Goodall Jane, Wellbrock Claudia, Dexter Timothy J, Roberts Karen, Marais Richard, Goding Colin R
Signaling and Development Laboratory, Marie Curie Research Institute, The Chart, Oxted, Surrey RH8 0TL, United Kingdom.
Mol Cell Biol. 2004 Apr;24(7):2923-31. doi: 10.1128/MCB.24.7.2923-2931.2004.
Malignant melanoma, an aggressive and increasingly common cancer, is characterized by a strikingly high rate (70%) of mutations in BRAF, a key component of the mitogen-activated protein (MAP) kinase signaling pathway. How signaling events downstream from BRAF affect the underlying program of gene expression is poorly understood. We show that the Brn-2 POU domain transcription factor is highly expressed in melanoma cell lines but not in melanocytes or melanoblasts and that overexpression of Brn-2 in melanocytes results in increased proliferation. Expression of Brn-2 is strongly upregulated by Ras and MAP kinase signaling. Importantly, the Brn-2 promoter is stimulated by kinase-activating BRAF mutants and endogenous Brn-2 expression is inhibited by RNA interference-mediated downregulation of BRAF. Moreover, silent interfering RNA-mediated depletion of Brn-2 in melanoma cells expressing activated BRAF leads to decreased proliferation. The results suggest that the high levels of Brn-2 expression observed in melanomas link BRAF signaling to increased proliferation.

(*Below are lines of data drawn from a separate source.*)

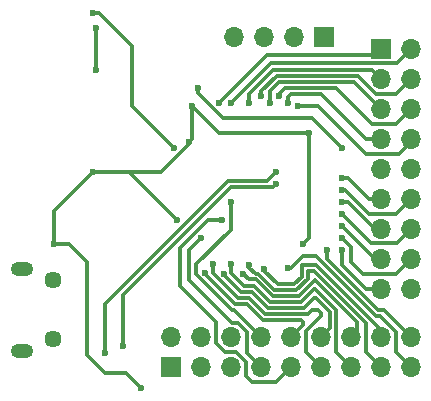
<source format=gbr>
%TF.GenerationSoftware,KiCad,Pcbnew,(6.0.7)*%
%TF.CreationDate,2022-09-12T19:53:53+08:00*%
%TF.ProjectId,STM32Breakout,53544d33-3242-4726-9561-6b6f75742e6b,rev?*%
%TF.SameCoordinates,Original*%
%TF.FileFunction,Copper,L2,Bot*%
%TF.FilePolarity,Positive*%
%FSLAX46Y46*%
G04 Gerber Fmt 4.6, Leading zero omitted, Abs format (unit mm)*
G04 Created by KiCad (PCBNEW (6.0.7)) date 2022-09-12 19:53:53*
%MOMM*%
%LPD*%
G01*
G04 APERTURE LIST*
%TA.AperFunction,ComponentPad*%
%ADD10C,1.450000*%
%TD*%
%TA.AperFunction,ComponentPad*%
%ADD11O,1.900000X1.200000*%
%TD*%
%TA.AperFunction,ComponentPad*%
%ADD12R,1.700000X1.700000*%
%TD*%
%TA.AperFunction,ComponentPad*%
%ADD13O,1.700000X1.700000*%
%TD*%
%TA.AperFunction,ViaPad*%
%ADD14C,0.600000*%
%TD*%
%TA.AperFunction,Conductor*%
%ADD15C,0.300000*%
%TD*%
G04 APERTURE END LIST*
D10*
%TO.P,J1,6,Shield*%
%TO.N,unconnected-(J1-Pad6)*%
X81726500Y-104688000D03*
X81726500Y-109688000D03*
D11*
X79026500Y-103688000D03*
X79026500Y-110688000D03*
%TD*%
D12*
%TO.P,J4,1,Pin_1*%
%TO.N,+3.3V*%
X104648000Y-84074000D03*
D13*
%TO.P,J4,2,Pin_2*%
%TO.N,SWDIO*%
X102108000Y-84074000D03*
%TO.P,J4,3,Pin_3*%
%TO.N,SWCLK*%
X99568000Y-84074000D03*
%TO.P,J4,4,Pin_4*%
%TO.N,GND*%
X97028000Y-84074000D03*
%TD*%
D12*
%TO.P,J2,1,Pin_1*%
%TO.N,+3.3V*%
X91704000Y-112019000D03*
D13*
%TO.P,J2,2,Pin_2*%
%TO.N,VCC*%
X91704000Y-109479000D03*
%TO.P,J2,3,Pin_3*%
%TO.N,+3.3V*%
X94244000Y-112019000D03*
%TO.P,J2,4,Pin_4*%
%TO.N,GND*%
X94244000Y-109479000D03*
%TO.P,J2,5,Pin_5*%
%TO.N,+3.3V*%
X96784000Y-112019000D03*
%TO.P,J2,6,Pin_6*%
%TO.N,GND*%
X96784000Y-109479000D03*
%TO.P,J2,7,Pin_7*%
%TO.N,LED*%
X99324000Y-112019000D03*
%TO.P,J2,8,Pin_8*%
%TO.N,PA1*%
X99324000Y-109479000D03*
%TO.P,J2,9,Pin_9*%
%TO.N,PA2*%
X101864000Y-112019000D03*
%TO.P,J2,10,Pin_10*%
%TO.N,PA3*%
X101864000Y-109479000D03*
%TO.P,J2,11,Pin_11*%
%TO.N,PA4*%
X104404000Y-112019000D03*
%TO.P,J2,12,Pin_12*%
%TO.N,PA5*%
X104404000Y-109479000D03*
%TO.P,J2,13,Pin_13*%
%TO.N,PA6*%
X106944000Y-112019000D03*
%TO.P,J2,14,Pin_14*%
%TO.N,PA7*%
X106944000Y-109479000D03*
%TO.P,J2,15,Pin_15*%
%TO.N,PB0*%
X109484000Y-112019000D03*
%TO.P,J2,16,Pin_16*%
%TO.N,PB1*%
X109484000Y-109479000D03*
%TO.P,J2,17,Pin_17*%
%TO.N,PB10*%
X112024000Y-112019000D03*
%TO.P,J2,18,Pin_18*%
%TO.N,PB11*%
X112024000Y-109479000D03*
%TD*%
D12*
%TO.P,J3,1,Pin_1*%
%TO.N,PB9*%
X109474000Y-85090000D03*
D13*
%TO.P,J3,2,Pin_2*%
%TO.N,PB8*%
X112014000Y-85090000D03*
%TO.P,J3,3,Pin_3*%
%TO.N,PB7*%
X109474000Y-87630000D03*
%TO.P,J3,4,Pin_4*%
%TO.N,PB6*%
X112014000Y-87630000D03*
%TO.P,J3,5,Pin_5*%
%TO.N,PB5*%
X109474000Y-90170000D03*
%TO.P,J3,6,Pin_6*%
%TO.N,PB4*%
X112014000Y-90170000D03*
%TO.P,J3,7,Pin_7*%
%TO.N,PB3*%
X109474000Y-92710000D03*
%TO.P,J3,8,Pin_8*%
%TO.N,PA15*%
X112014000Y-92710000D03*
%TO.P,J3,9,Pin_9*%
%TO.N,PA12*%
X109474000Y-95250000D03*
%TO.P,J3,10,Pin_10*%
%TO.N,PA11*%
X112014000Y-95250000D03*
%TO.P,J3,11,Pin_11*%
%TO.N,PA10*%
X109474000Y-97790000D03*
%TO.P,J3,12,Pin_12*%
%TO.N,PA9*%
X112014000Y-97790000D03*
%TO.P,J3,13,Pin_13*%
%TO.N,PA8*%
X109474000Y-100330000D03*
%TO.P,J3,14,Pin_14*%
%TO.N,PB15*%
X112014000Y-100330000D03*
%TO.P,J3,15,Pin_15*%
%TO.N,PB14*%
X109474000Y-102870000D03*
%TO.P,J3,16,Pin_16*%
%TO.N,PB13*%
X112014000Y-102870000D03*
%TO.P,J3,17,Pin_17*%
%TO.N,PB12*%
X109474000Y-105410000D03*
%TO.P,J3,18,Pin_18*%
%TO.N,GND*%
X112014000Y-105410000D03*
%TD*%
D14*
%TO.N,GND*%
X85344000Y-83312000D03*
X93980000Y-88392000D03*
X85344000Y-86868000D03*
X106172000Y-93472000D03*
%TO.N,PushB1*%
X85090000Y-82042000D03*
X91948000Y-93472000D03*
%TO.N,PA11*%
X100584000Y-96520000D03*
X87630000Y-110236000D03*
%TO.N,PA12*%
X100584000Y-95504000D03*
X86106000Y-110801500D03*
%TO.N,PA1*%
X96774000Y-98044000D03*
%TO.N,PA2*%
X96012000Y-99568000D03*
%TO.N,PA3*%
X94563028Y-104064972D03*
%TO.N,PA4*%
X95250000Y-103332000D03*
%TO.N,PA5*%
X96207681Y-104151108D03*
%TO.N,PA6*%
X96774000Y-103332000D03*
%TO.N,PA7*%
X97790000Y-104140000D03*
%TO.N,PB1*%
X99534544Y-103721578D03*
%TO.N,PB0*%
X98298000Y-103378000D03*
%TO.N,PB11*%
X104902000Y-102108000D03*
%TO.N,PB10*%
X101600000Y-103632000D03*
%TO.N,PB9*%
X95758000Y-89662000D03*
%TO.N,PB8*%
X96774000Y-89662000D03*
%TO.N,PB7*%
X98272600Y-89712800D03*
%TO.N,PB6*%
X99314000Y-89108000D03*
%TO.N,PB5*%
X100076000Y-89662000D03*
%TO.N,PB4*%
X100838000Y-89108000D03*
%TO.N,PB3*%
X101600000Y-89662000D03*
%TO.N,PA15*%
X102435500Y-89941400D03*
%TO.N,PA10*%
X106172000Y-96012000D03*
%TO.N,PA9*%
X106172000Y-97028000D03*
%TO.N,PA8*%
X106191647Y-98024353D03*
%TO.N,PB15*%
X106172000Y-99060000D03*
%TO.N,PB14*%
X106172000Y-100076000D03*
%TO.N,PB13*%
X106172000Y-101092000D03*
%TO.N,PB12*%
X106172000Y-102108000D03*
%TO.N,LED*%
X94234000Y-101092000D03*
%TO.N,+3.3V*%
X85090000Y-95504000D03*
X89154000Y-113792000D03*
X93218000Y-92964000D03*
X93472000Y-89916000D03*
X103378000Y-92202000D03*
X92202000Y-99568000D03*
X102870000Y-101600000D03*
X81788000Y-101600000D03*
%TD*%
D15*
%TO.N,GND*%
X96108761Y-90932000D02*
X103632000Y-90932000D01*
X93980000Y-88803239D02*
X96108761Y-90932000D01*
X103632000Y-90932000D02*
X106172000Y-93472000D01*
X85344000Y-83312000D02*
X85344000Y-86868000D01*
X93980000Y-88392000D02*
X93980000Y-88803239D01*
%TO.N,PushB1*%
X88392000Y-84836000D02*
X85598000Y-82042000D01*
X88392000Y-89916000D02*
X88392000Y-84836000D01*
X91948000Y-93472000D02*
X88392000Y-89916000D01*
X85598000Y-82042000D02*
X85090000Y-82042000D01*
%TO.N,PA11*%
X96774000Y-96774000D02*
X100330000Y-96774000D01*
X87630000Y-105918000D02*
X96774000Y-96774000D01*
X87630000Y-110236000D02*
X87630000Y-105918000D01*
X100330000Y-96774000D02*
X100584000Y-96520000D01*
%TO.N,PA12*%
X99822000Y-96266000D02*
X96520000Y-96266000D01*
X86106000Y-106680000D02*
X86106000Y-110801500D01*
X100584000Y-95504000D02*
X99822000Y-96266000D01*
X96520000Y-96266000D02*
X86106000Y-106680000D01*
%TO.N,PA1*%
X96870761Y-107188000D02*
X97033000Y-107188000D01*
X93838000Y-104155239D02*
X96870761Y-107188000D01*
X96774000Y-98044000D02*
X96774000Y-100394000D01*
X97033000Y-107188000D02*
X99324000Y-109479000D01*
X96774000Y-100394000D02*
X93838000Y-103330000D01*
X93838000Y-103330000D02*
X93838000Y-104155239D01*
%TO.N,PA2*%
X92456000Y-105156000D02*
X95504000Y-108204000D01*
X98044000Y-112776000D02*
X98552000Y-113284000D01*
X94838761Y-99568000D02*
X92456000Y-101950761D01*
X95504000Y-108204000D02*
X95504000Y-109982000D01*
X97206057Y-110744000D02*
X98044000Y-111581943D01*
X96012000Y-99568000D02*
X94838761Y-99568000D01*
X98552000Y-113284000D02*
X100599000Y-113284000D01*
X98044000Y-111581943D02*
X98044000Y-112776000D01*
X100599000Y-113284000D02*
X101864000Y-112019000D01*
X95504000Y-109982000D02*
X96266000Y-110744000D01*
X92456000Y-101950761D02*
X92456000Y-105156000D01*
X96266000Y-110744000D02*
X97206057Y-110744000D01*
%TO.N,PA3*%
X97108761Y-106664000D02*
X98082894Y-106664000D01*
X102702000Y-108036000D02*
X102870000Y-108204000D01*
X98082894Y-106664000D02*
X99454894Y-108036000D01*
X99454894Y-108036000D02*
X102702000Y-108036000D01*
X94563028Y-104064972D02*
X94563028Y-104118267D01*
X102870000Y-108473000D02*
X101864000Y-109479000D01*
X94563028Y-104118267D02*
X97108761Y-106664000D01*
X102870000Y-108204000D02*
X102870000Y-108473000D01*
%TO.N,PA4*%
X103284000Y-107536000D02*
X103632000Y-107188000D01*
X103632000Y-107188000D02*
X104140000Y-107188000D01*
X97370761Y-106164000D02*
X98290000Y-106164000D01*
X104140000Y-107188000D02*
X104394000Y-107442000D01*
X95250000Y-104043239D02*
X97370761Y-106164000D01*
X98290000Y-106164000D02*
X99662000Y-107536000D01*
X104394000Y-107696000D02*
X103124000Y-108966000D01*
X104394000Y-107442000D02*
X104394000Y-107696000D01*
X103124000Y-108966000D02*
X103124000Y-110739000D01*
X95250000Y-103332000D02*
X95250000Y-104043239D01*
X99662000Y-107536000D02*
X103284000Y-107536000D01*
X103124000Y-110739000D02*
X104404000Y-112019000D01*
%TO.N,PA5*%
X103932894Y-106164000D02*
X105156000Y-107387106D01*
X103776769Y-106164000D02*
X103932894Y-106164000D01*
X97632761Y-105664000D02*
X98517576Y-105664000D01*
X105156000Y-107387106D02*
X105156000Y-108727000D01*
X102904769Y-107036000D02*
X103776769Y-106164000D01*
X105156000Y-108727000D02*
X104404000Y-109479000D01*
X99889576Y-107036000D02*
X102904769Y-107036000D01*
X98517576Y-105664000D02*
X99889576Y-107036000D01*
X96207681Y-104238920D02*
X97632761Y-105664000D01*
X96207681Y-104151108D02*
X96207681Y-104238920D01*
%TO.N,PA6*%
X103886000Y-105410000D02*
X105664000Y-107188000D01*
X96774000Y-104043239D02*
X97886761Y-105156000D01*
X96774000Y-103332000D02*
X96774000Y-104043239D01*
X100096682Y-106536000D02*
X102697663Y-106536000D01*
X105664000Y-107188000D02*
X105664000Y-110739000D01*
X102697663Y-106536000D02*
X103823663Y-105410000D01*
X98716682Y-105156000D02*
X100096682Y-106536000D01*
X97886761Y-105156000D02*
X98716682Y-105156000D01*
X105664000Y-110739000D02*
X106944000Y-112019000D01*
X103823663Y-105410000D02*
X103886000Y-105410000D01*
%TO.N,PA7*%
X97790000Y-104140000D02*
X98264266Y-104614266D01*
X103865067Y-104661491D02*
X107442000Y-108238424D01*
X100303788Y-106036000D02*
X102490557Y-106036000D01*
X107442000Y-108981000D02*
X106944000Y-109479000D01*
X98882054Y-104614266D02*
X100303788Y-106036000D01*
X107442000Y-108238424D02*
X107442000Y-108981000D01*
X102490557Y-106036000D02*
X103865067Y-104661491D01*
X98264266Y-104614266D02*
X98882054Y-104614266D01*
%TO.N,PB1*%
X100718000Y-105036000D02*
X102076345Y-105036000D01*
X102750000Y-103443106D02*
X102815106Y-103378000D01*
X99534544Y-103852544D02*
X100718000Y-105036000D01*
X102076345Y-105036000D02*
X102750000Y-104362345D01*
X99534544Y-103721578D02*
X99534544Y-103852544D01*
X102815106Y-103378000D02*
X103995788Y-103378000D01*
X102750000Y-104362345D02*
X102750000Y-103443106D01*
X103995788Y-103378000D02*
X109484000Y-108866212D01*
X109484000Y-108866212D02*
X109484000Y-109479000D01*
%TO.N,PB0*%
X103788682Y-103878000D02*
X108204000Y-108293318D01*
X98298000Y-103378000D02*
X98298000Y-103632000D01*
X98298000Y-103632000D02*
X98853266Y-104187266D01*
X108204000Y-110739000D02*
X109484000Y-112019000D01*
X103250000Y-103878000D02*
X103788682Y-103878000D01*
X100407658Y-105536000D02*
X102283451Y-105536000D01*
X103250000Y-104569451D02*
X103250000Y-103878000D01*
X98853266Y-104187266D02*
X99058924Y-104187266D01*
X102283451Y-105536000D02*
X103250000Y-104569451D01*
X99058924Y-104187266D02*
X100407658Y-105536000D01*
X108204000Y-108293318D02*
X108204000Y-110739000D01*
%TO.N,PB11*%
X104902000Y-102870000D02*
X109220000Y-107188000D01*
X109733000Y-107188000D02*
X112024000Y-109479000D01*
X104902000Y-102108000D02*
X104902000Y-102870000D01*
X109220000Y-107188000D02*
X109733000Y-107188000D01*
%TO.N,PB10*%
X110744000Y-110744000D02*
X112019000Y-112019000D01*
X102870000Y-102616000D02*
X103940894Y-102616000D01*
X103940894Y-102616000D02*
X109020894Y-107696000D01*
X101600000Y-103632000D02*
X101854000Y-103632000D01*
X112019000Y-112019000D02*
X112024000Y-112019000D01*
X110744000Y-109041943D02*
X110744000Y-110744000D01*
X109020894Y-107696000D02*
X109398057Y-107696000D01*
X101854000Y-103632000D02*
X102870000Y-102616000D01*
X109398057Y-107696000D02*
X110744000Y-109041943D01*
%TO.N,PB9*%
X95758000Y-89662000D02*
X99822000Y-85598000D01*
X108966000Y-85598000D02*
X109474000Y-85090000D01*
X99822000Y-85598000D02*
X108966000Y-85598000D01*
%TO.N,PB8*%
X100112735Y-86323265D02*
X110780735Y-86323265D01*
X110780735Y-86323265D02*
X112014000Y-85090000D01*
X96774000Y-89662000D02*
X100112735Y-86323265D01*
%TO.N,PB7*%
X100330000Y-86868000D02*
X108712000Y-86868000D01*
X98272600Y-89712800D02*
X98272600Y-88925400D01*
X108712000Y-86868000D02*
X109474000Y-87630000D01*
X98272600Y-88925400D02*
X100330000Y-86868000D01*
%TO.N,PB6*%
X107522943Y-87376000D02*
X109046943Y-88900000D01*
X99314000Y-89108000D02*
X99314000Y-88694380D01*
X100632380Y-87376000D02*
X107522943Y-87376000D01*
X99314000Y-88694380D02*
X100632380Y-87376000D01*
X109046943Y-88900000D02*
X110744000Y-88900000D01*
X110744000Y-88900000D02*
X112014000Y-87630000D01*
%TO.N,PB5*%
X100846000Y-87876000D02*
X107180000Y-87876000D01*
X100076000Y-89662000D02*
X100076000Y-88646000D01*
X100076000Y-88646000D02*
X100846000Y-87876000D01*
X107180000Y-87876000D02*
X109474000Y-90170000D01*
%TO.N,PB4*%
X100838000Y-88900000D02*
X101362000Y-88376000D01*
X100838000Y-89108000D02*
X100838000Y-88900000D01*
X105648000Y-88376000D02*
X108712000Y-91440000D01*
X101362000Y-88376000D02*
X105648000Y-88376000D01*
X110744000Y-91440000D02*
X112014000Y-90170000D01*
X108712000Y-91440000D02*
X110744000Y-91440000D01*
%TO.N,PB3*%
X101600000Y-89154000D02*
X101854000Y-88900000D01*
X108204000Y-92710000D02*
X109474000Y-92710000D01*
X101854000Y-88900000D02*
X104394000Y-88900000D01*
X104394000Y-88900000D02*
X108204000Y-92710000D01*
X101600000Y-89662000D02*
X101600000Y-89154000D01*
%TO.N,PA15*%
X110998000Y-93980000D02*
X112014000Y-92964000D01*
X108204000Y-93980000D02*
X110998000Y-93980000D01*
X102435500Y-89941400D02*
X104165400Y-89941400D01*
X112014000Y-92964000D02*
X112014000Y-92710000D01*
X104165400Y-89941400D02*
X108204000Y-93980000D01*
%TO.N,PA10*%
X106172000Y-96012000D02*
X106680000Y-96012000D01*
X108458000Y-97790000D02*
X109474000Y-97790000D01*
X106680000Y-96012000D02*
X108458000Y-97790000D01*
%TO.N,PA9*%
X106172000Y-97028000D02*
X106426000Y-97028000D01*
X106426000Y-97028000D02*
X108458000Y-99060000D01*
X110744000Y-99060000D02*
X112014000Y-97790000D01*
X108458000Y-99060000D02*
X110744000Y-99060000D01*
%TO.N,PA8*%
X108966000Y-100330000D02*
X106660353Y-98024353D01*
X109474000Y-100330000D02*
X108966000Y-100330000D01*
X106660353Y-98024353D02*
X106191647Y-98024353D01*
%TO.N,PB15*%
X110814000Y-101530000D02*
X112014000Y-100330000D01*
X106172000Y-99060000D02*
X108642000Y-101530000D01*
X108642000Y-101530000D02*
X110814000Y-101530000D01*
%TO.N,PB14*%
X106172000Y-100076000D02*
X108966000Y-102870000D01*
X108966000Y-102870000D02*
X109474000Y-102870000D01*
%TO.N,PB13*%
X106934000Y-101854000D02*
X106934000Y-103124000D01*
X110744000Y-104140000D02*
X112014000Y-102870000D01*
X106172000Y-101092000D02*
X106934000Y-101854000D01*
X107950000Y-104140000D02*
X110744000Y-104140000D01*
X106934000Y-103124000D02*
X107950000Y-104140000D01*
%TO.N,PB12*%
X108204000Y-105410000D02*
X109474000Y-105410000D01*
X106172000Y-103378000D02*
X108204000Y-105410000D01*
X106172000Y-102108000D02*
X106172000Y-103378000D01*
%TO.N,LED*%
X93218000Y-102108000D02*
X93218000Y-104648000D01*
X98124000Y-109046000D02*
X98124000Y-110819000D01*
X93218000Y-104648000D02*
X96849000Y-108279000D01*
X98124000Y-110819000D02*
X99324000Y-112019000D01*
X94234000Y-101092000D02*
X93218000Y-102108000D01*
X97357000Y-108279000D02*
X98124000Y-109046000D01*
X96849000Y-108279000D02*
X97357000Y-108279000D01*
%TO.N,+3.3V*%
X93218000Y-93121239D02*
X93218000Y-92964000D01*
X93472000Y-92710000D02*
X93218000Y-92964000D01*
X90835239Y-95504000D02*
X93218000Y-93121239D01*
X87884000Y-112522000D02*
X86106000Y-112522000D01*
X103378000Y-92202000D02*
X103378000Y-101092000D01*
X95758000Y-92202000D02*
X93472000Y-89916000D01*
X83058000Y-101600000D02*
X81788000Y-101600000D01*
X81788000Y-98806000D02*
X85090000Y-95504000D01*
X103378000Y-92202000D02*
X95758000Y-92202000D01*
X85090000Y-95504000D02*
X90835239Y-95504000D01*
X103378000Y-101092000D02*
X102870000Y-101600000D01*
X92202000Y-99568000D02*
X88138000Y-95504000D01*
X89154000Y-113792000D02*
X87884000Y-112522000D01*
X81788000Y-101600000D02*
X81788000Y-98806000D01*
X93472000Y-89916000D02*
X93472000Y-92710000D01*
X86106000Y-112522000D02*
X84582000Y-110998000D01*
X88138000Y-95504000D02*
X85090000Y-95504000D01*
X84582000Y-103124000D02*
X83058000Y-101600000D01*
X84582000Y-110998000D02*
X84582000Y-103124000D01*
%TD*%
M02*

</source>
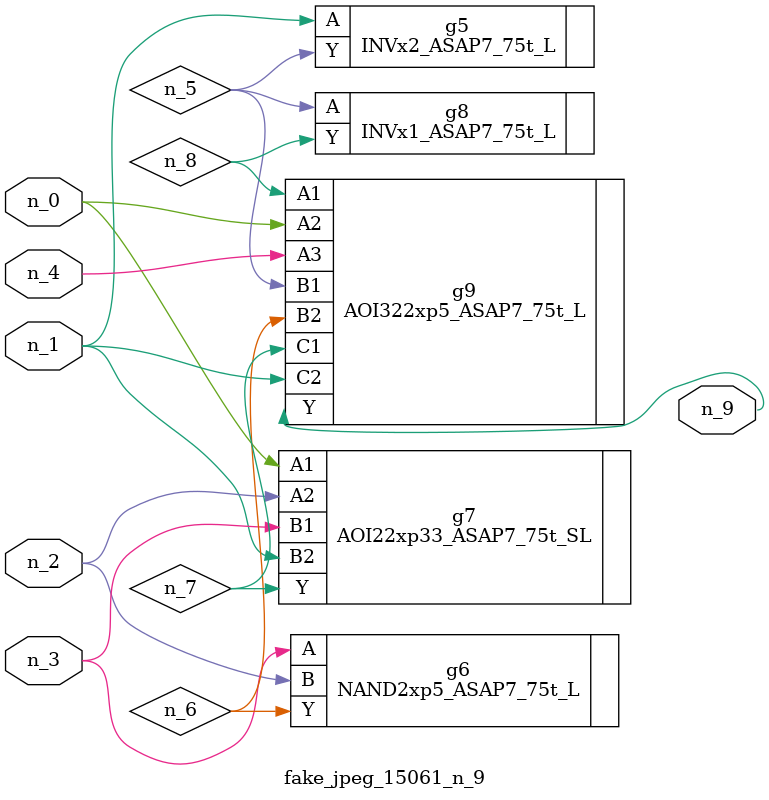
<source format=v>
module fake_jpeg_15061_n_9 (n_3, n_2, n_1, n_0, n_4, n_9);

input n_3;
input n_2;
input n_1;
input n_0;
input n_4;

output n_9;

wire n_8;
wire n_6;
wire n_5;
wire n_7;

INVx2_ASAP7_75t_L g5 ( 
.A(n_1),
.Y(n_5)
);

NAND2xp5_ASAP7_75t_L g6 ( 
.A(n_3),
.B(n_2),
.Y(n_6)
);

AOI22xp33_ASAP7_75t_SL g7 ( 
.A1(n_0),
.A2(n_2),
.B1(n_3),
.B2(n_1),
.Y(n_7)
);

INVx1_ASAP7_75t_L g8 ( 
.A(n_5),
.Y(n_8)
);

AOI322xp5_ASAP7_75t_L g9 ( 
.A1(n_8),
.A2(n_0),
.A3(n_4),
.B1(n_5),
.B2(n_6),
.C1(n_7),
.C2(n_1),
.Y(n_9)
);


endmodule
</source>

恶性黑色素瘤是一种侵袭性且日益常见的癌症,其特征是丝裂原活化蛋白(MAP)激酶信号通路的关键组成部分BRAF的突变率极高(70%)。BRAF下游的信号事件如何影响潜在的基因表达程序,目前还知之甚少。我们发现,Brn-2 POU结构域转录因子在黑色素瘤细胞系中高度表达,但在黑素细胞或成黑素细胞中不表达,并且在黑素细胞中过表达Brn-2会导致增殖增加。Brn-2的表达受到Ras和MAP激酶信号的强烈上调。重要的是,Brn-2启动子受到激酶激活的BRAF突变体的刺激,而内源性Brn-2表达受到RNA干扰介导的BRAF下调的抑制。此外,在表达活化BRAF的黑色素瘤细胞中,沉默干扰RNA介导的Brn-2缺失会导致增殖减少。结果表明,在黑色素瘤中观察到的高水平Brn-2表达将BRAF信号传导与增殖增加联系起来。